Trade unions in Nauru do not have a significant presence or formal structure. While there are organizations that offer some support to workers in specific sectors, these are not legally recognized as trade unions. A primary reason for this is Nauru's small population and limited private-sector employment opportunities.

==Trade union rights==
The Constitution of Nauru provides for the general right to form associations, including trade unions. However, the 2020 Registration of Associations Act—which formalized rights for certain civil organizations—specifically excluded trade unions from official recognition.

Employers in Nauru may dismiss workers for participating in union activity, although those affected can file a civil complaint. The right to strike is neither explicitly protected nor banned. Nevertheless, civil servants—who make up a significant portion of the national workforce—may face legal prosecution and dismissal for engaging in strikes or organizing such activities.

While collective bargaining is not outlawed, it is not legally protected, and there is no established practice of collective negotiation between employers and workers in Nauru. Historical attempts to create formal trade unions have reportedly met with government resistance.

==Worker affiliation==
Unlike in some countries, political parties in Nauru do not engage in promoting organized labor, due in part to the weak development of a formal party system.

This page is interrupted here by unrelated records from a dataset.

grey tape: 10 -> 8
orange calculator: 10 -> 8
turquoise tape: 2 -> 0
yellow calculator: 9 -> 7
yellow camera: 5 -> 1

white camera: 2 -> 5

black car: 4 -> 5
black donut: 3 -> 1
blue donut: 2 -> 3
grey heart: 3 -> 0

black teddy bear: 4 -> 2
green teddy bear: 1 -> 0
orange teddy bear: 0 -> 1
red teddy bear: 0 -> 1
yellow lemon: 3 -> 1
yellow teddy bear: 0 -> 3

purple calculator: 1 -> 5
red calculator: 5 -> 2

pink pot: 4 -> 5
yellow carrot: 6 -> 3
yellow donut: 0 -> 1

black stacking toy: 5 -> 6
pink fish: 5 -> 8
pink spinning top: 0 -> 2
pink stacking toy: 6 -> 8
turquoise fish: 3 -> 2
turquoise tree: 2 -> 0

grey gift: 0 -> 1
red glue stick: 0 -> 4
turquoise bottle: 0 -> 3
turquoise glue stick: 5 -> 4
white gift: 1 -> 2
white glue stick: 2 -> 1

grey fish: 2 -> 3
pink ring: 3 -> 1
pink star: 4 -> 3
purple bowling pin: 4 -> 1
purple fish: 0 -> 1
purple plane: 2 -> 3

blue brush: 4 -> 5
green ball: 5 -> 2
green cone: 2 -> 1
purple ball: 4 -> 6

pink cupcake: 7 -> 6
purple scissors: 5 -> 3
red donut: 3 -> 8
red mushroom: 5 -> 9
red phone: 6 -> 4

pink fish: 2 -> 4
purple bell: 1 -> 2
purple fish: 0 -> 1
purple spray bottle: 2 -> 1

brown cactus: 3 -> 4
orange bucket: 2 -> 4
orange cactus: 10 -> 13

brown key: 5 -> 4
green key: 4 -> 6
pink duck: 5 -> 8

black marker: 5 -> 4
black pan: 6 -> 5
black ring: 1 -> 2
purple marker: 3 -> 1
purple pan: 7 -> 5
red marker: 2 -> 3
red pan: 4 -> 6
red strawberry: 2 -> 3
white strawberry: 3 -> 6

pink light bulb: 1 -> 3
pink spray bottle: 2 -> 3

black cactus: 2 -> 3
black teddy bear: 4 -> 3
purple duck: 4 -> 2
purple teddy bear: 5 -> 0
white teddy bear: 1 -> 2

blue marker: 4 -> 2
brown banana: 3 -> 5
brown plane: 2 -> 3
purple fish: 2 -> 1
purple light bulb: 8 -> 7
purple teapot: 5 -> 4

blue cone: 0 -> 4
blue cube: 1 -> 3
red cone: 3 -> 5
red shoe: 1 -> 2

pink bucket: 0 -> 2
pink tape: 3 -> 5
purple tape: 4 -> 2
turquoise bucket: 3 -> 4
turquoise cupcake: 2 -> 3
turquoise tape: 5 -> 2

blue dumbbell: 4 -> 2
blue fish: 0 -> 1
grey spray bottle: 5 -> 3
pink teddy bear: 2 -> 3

Nauru is not a member of the International Labour Organization (ILO).

==Foreign workers==
A large proportion of workers in Nauru are foreign nationals, including a notable number from Tuvalu. The prevalence of foreign labor, combined with the country's economic instability, further inhibits the development of organized labor. Reports have highlighted that some foreign workers have faced delayed wages or back pay. In general, the rights of expatriate workers appear to be a lower political priority within Nauru.